Find the line below with "100x (масляный)" and the line with "ANTALYA MERKEZ". Output them and the lines between, exactly, but not the pictures.
__________________________________________________
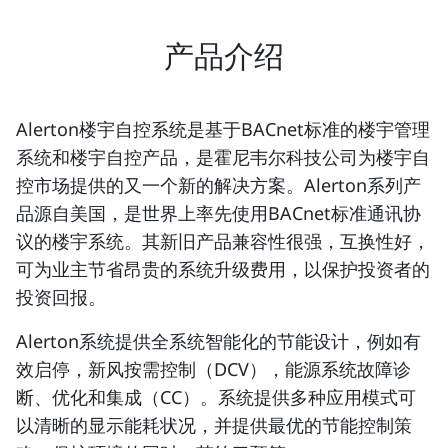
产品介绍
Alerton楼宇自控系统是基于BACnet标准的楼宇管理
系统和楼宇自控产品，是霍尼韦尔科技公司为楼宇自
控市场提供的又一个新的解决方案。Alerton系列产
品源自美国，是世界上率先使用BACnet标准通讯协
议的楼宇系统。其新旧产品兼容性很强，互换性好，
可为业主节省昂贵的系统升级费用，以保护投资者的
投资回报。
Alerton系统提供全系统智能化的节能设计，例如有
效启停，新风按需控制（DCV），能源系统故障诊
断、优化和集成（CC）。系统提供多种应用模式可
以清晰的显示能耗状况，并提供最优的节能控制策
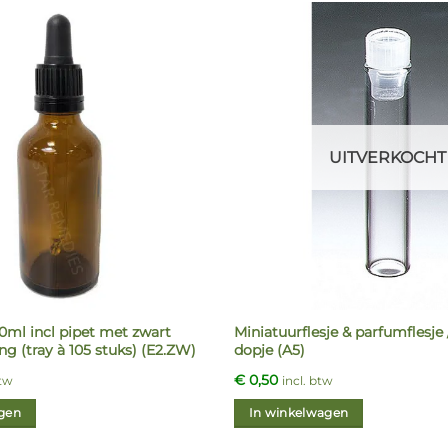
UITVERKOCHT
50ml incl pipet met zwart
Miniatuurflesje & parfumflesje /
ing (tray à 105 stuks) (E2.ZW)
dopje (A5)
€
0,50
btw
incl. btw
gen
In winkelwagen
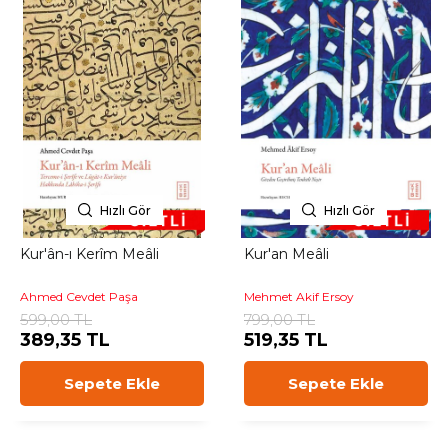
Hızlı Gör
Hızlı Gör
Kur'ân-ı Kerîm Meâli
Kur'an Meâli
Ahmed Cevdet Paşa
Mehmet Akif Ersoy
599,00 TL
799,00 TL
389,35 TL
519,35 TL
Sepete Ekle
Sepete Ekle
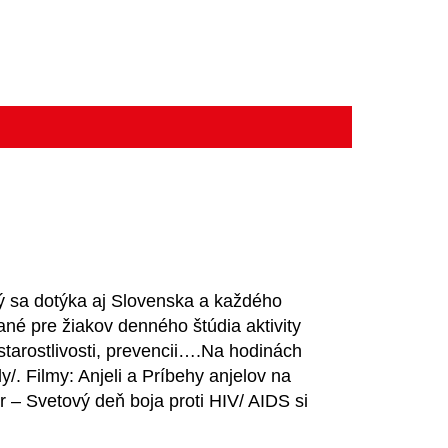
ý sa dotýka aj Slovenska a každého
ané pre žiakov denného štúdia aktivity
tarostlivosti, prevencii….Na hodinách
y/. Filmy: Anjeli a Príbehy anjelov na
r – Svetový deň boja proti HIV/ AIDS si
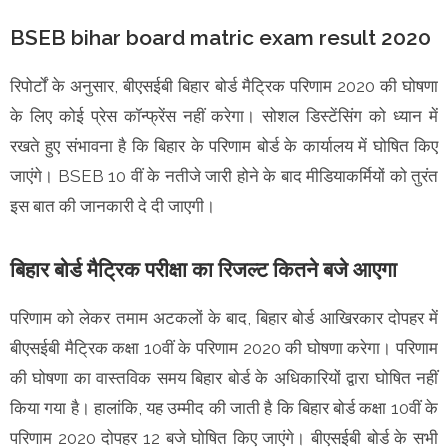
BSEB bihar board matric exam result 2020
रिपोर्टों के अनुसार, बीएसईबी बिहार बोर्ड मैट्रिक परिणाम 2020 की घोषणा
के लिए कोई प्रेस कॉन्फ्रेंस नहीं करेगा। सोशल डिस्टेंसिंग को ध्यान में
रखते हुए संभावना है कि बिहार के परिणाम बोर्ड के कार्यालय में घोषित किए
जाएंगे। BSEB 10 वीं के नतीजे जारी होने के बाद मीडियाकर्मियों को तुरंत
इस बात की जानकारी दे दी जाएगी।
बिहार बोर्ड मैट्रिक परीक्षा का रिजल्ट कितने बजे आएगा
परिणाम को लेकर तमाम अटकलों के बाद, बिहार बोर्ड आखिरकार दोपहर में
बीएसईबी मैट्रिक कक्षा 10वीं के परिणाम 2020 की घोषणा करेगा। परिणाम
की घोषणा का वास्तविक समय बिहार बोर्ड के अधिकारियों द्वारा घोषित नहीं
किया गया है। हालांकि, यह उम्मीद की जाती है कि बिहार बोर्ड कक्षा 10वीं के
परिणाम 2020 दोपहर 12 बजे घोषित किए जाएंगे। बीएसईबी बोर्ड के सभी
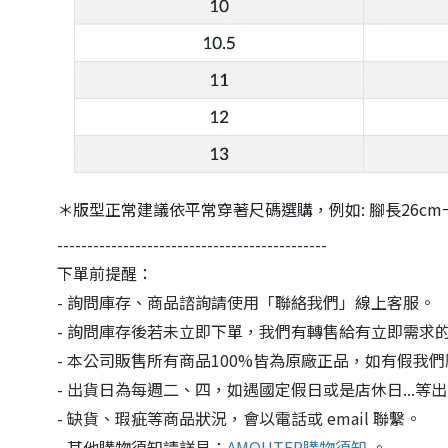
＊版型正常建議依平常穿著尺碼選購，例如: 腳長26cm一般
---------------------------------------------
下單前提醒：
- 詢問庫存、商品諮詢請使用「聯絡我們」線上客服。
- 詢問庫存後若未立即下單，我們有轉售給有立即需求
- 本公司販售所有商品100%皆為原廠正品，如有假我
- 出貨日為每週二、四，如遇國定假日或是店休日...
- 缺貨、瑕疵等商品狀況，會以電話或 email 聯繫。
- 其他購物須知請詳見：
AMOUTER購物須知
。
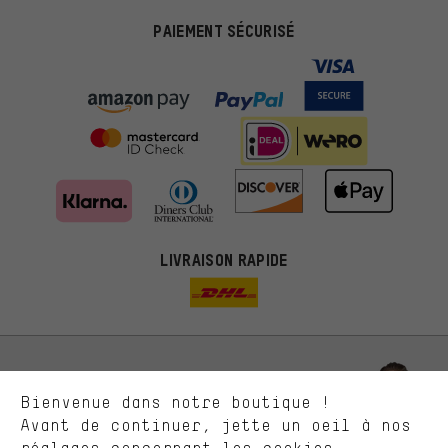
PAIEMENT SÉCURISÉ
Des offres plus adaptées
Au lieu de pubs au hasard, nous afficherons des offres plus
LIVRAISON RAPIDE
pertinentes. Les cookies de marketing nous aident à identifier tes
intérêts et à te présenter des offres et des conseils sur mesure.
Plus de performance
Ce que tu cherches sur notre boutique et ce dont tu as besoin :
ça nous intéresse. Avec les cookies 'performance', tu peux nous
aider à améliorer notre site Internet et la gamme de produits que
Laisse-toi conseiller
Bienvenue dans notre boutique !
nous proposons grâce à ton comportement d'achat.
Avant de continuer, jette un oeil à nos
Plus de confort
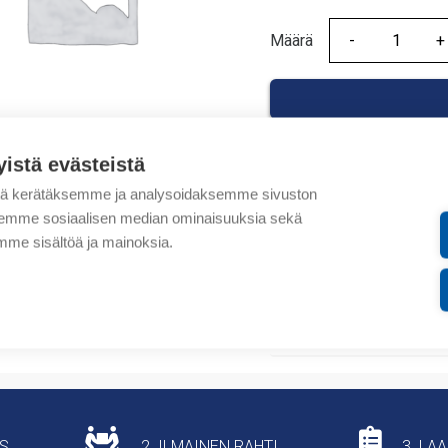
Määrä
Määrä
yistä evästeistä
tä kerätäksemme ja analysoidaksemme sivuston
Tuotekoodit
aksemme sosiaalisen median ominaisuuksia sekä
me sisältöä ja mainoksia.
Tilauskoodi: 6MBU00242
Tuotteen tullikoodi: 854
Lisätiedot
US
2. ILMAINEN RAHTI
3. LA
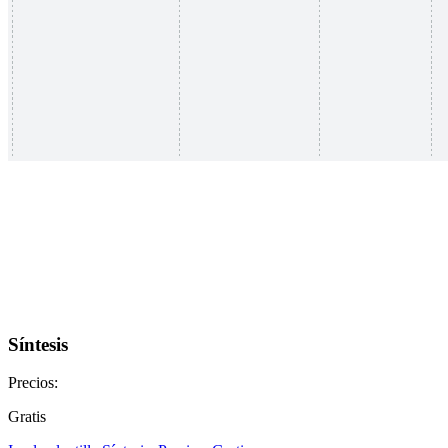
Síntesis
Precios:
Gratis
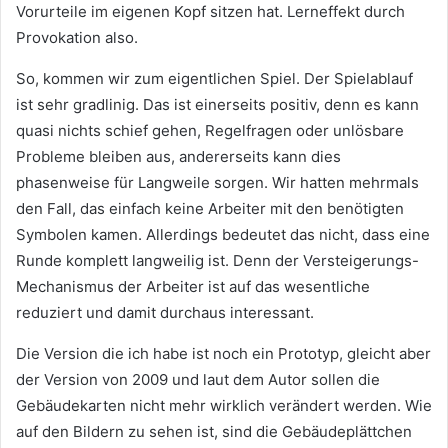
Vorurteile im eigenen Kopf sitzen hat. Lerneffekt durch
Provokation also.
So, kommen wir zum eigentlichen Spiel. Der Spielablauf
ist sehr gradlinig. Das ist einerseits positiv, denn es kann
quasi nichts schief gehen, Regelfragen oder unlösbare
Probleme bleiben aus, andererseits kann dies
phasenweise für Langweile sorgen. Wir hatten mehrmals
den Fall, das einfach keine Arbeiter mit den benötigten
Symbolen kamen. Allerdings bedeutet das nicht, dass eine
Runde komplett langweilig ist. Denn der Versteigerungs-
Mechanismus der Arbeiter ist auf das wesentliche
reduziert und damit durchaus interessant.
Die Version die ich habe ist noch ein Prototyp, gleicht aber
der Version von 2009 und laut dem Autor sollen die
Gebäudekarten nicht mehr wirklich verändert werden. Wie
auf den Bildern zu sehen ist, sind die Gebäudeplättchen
__________________________________________________
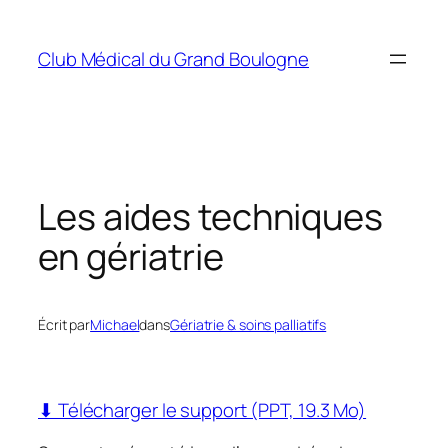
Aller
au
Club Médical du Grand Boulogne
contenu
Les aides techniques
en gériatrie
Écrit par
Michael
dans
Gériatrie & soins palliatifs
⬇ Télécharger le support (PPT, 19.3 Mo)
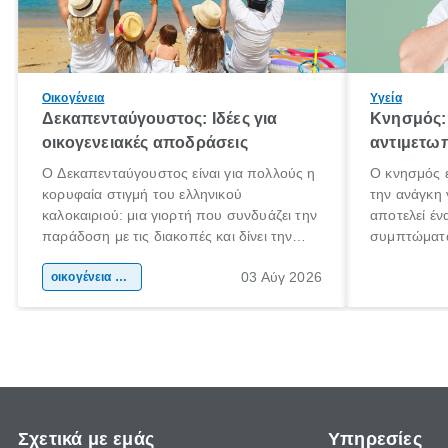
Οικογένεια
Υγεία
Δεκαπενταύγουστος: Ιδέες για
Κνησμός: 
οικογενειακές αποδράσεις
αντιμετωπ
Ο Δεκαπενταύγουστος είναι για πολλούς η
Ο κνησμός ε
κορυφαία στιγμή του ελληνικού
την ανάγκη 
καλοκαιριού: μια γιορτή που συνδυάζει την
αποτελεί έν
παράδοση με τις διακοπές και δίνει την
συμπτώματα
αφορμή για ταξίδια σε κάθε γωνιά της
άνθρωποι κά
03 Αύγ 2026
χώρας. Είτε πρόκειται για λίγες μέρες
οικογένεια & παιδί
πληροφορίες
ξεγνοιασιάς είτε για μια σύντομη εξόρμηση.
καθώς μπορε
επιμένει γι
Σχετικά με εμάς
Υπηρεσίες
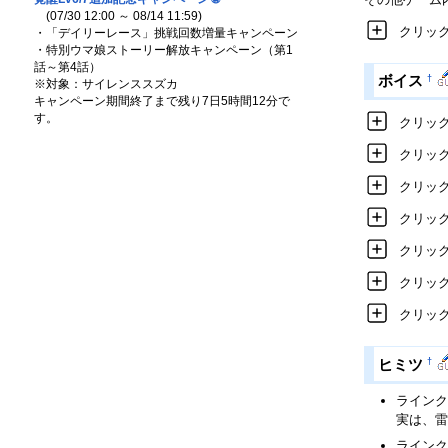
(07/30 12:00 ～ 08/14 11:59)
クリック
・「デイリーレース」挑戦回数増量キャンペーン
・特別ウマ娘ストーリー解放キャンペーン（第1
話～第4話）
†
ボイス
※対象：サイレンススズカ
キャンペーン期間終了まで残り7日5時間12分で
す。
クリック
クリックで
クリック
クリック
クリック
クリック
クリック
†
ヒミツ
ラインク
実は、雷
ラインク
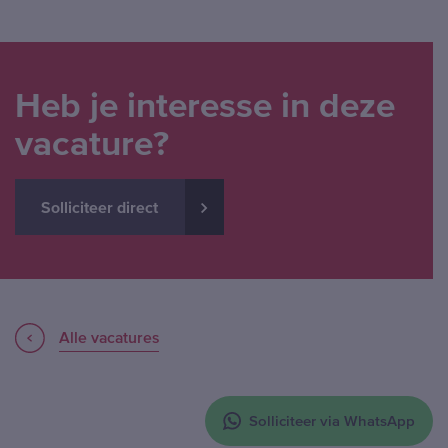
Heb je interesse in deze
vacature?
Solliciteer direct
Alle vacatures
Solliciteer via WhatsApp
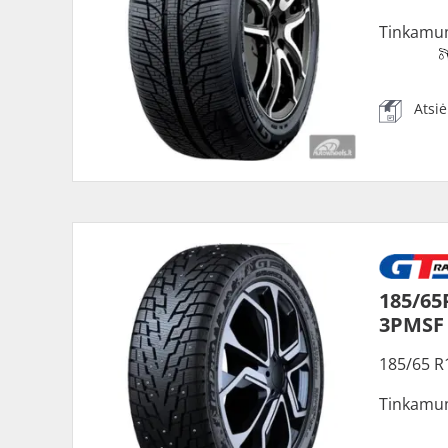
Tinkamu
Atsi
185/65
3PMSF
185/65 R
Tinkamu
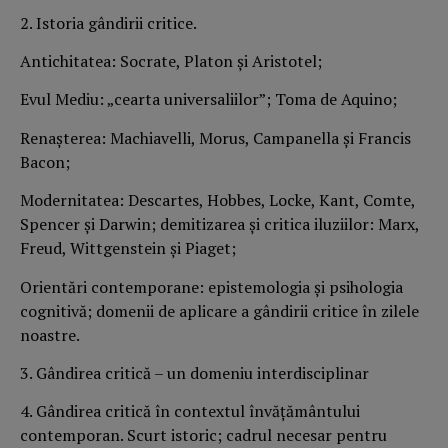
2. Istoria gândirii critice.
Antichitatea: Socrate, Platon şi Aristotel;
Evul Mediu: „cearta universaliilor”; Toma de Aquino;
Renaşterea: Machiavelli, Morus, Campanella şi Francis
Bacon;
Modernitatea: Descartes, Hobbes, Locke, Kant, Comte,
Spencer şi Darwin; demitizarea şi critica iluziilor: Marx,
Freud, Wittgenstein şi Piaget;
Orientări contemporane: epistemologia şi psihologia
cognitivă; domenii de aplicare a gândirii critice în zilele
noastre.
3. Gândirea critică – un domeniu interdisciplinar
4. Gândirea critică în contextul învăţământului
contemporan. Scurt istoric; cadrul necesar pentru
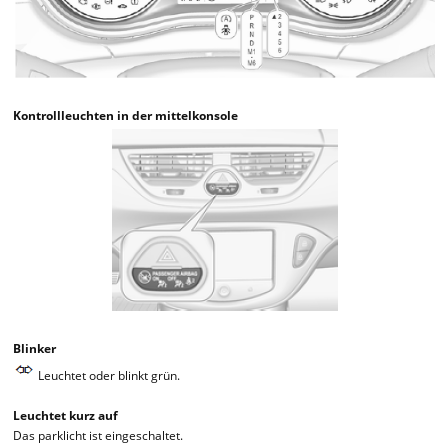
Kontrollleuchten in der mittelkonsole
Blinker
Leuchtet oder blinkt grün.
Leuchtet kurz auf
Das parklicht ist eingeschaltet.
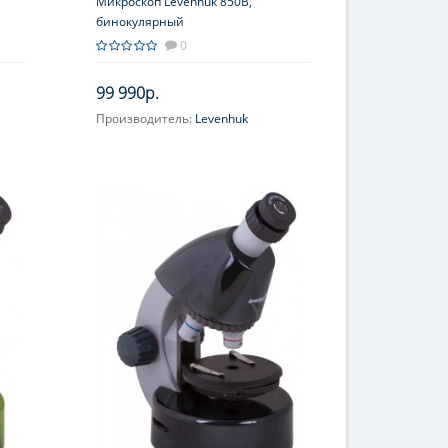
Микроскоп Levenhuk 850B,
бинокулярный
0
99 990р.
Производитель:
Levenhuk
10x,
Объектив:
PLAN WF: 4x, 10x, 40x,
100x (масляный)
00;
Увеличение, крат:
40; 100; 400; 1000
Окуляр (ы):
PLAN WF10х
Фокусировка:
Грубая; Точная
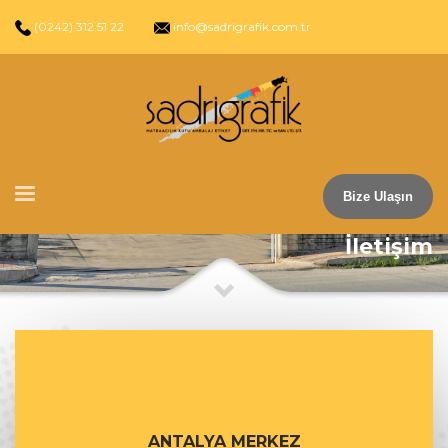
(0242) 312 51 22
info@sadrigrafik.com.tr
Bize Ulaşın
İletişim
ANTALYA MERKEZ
__________________________________________________
■ **Solved problem**:
100x (масляный)
00;
Увеличение, крат:
40; 100; 400; 1000
Окуляр (ы):
PLAN WF10х
Фокусировка:
Грубая; Точная
(0242) 312 51 22
info@sadrigrafik.com.tr
Bize Ulaşın
İletişim
ANTALYA MERKEZ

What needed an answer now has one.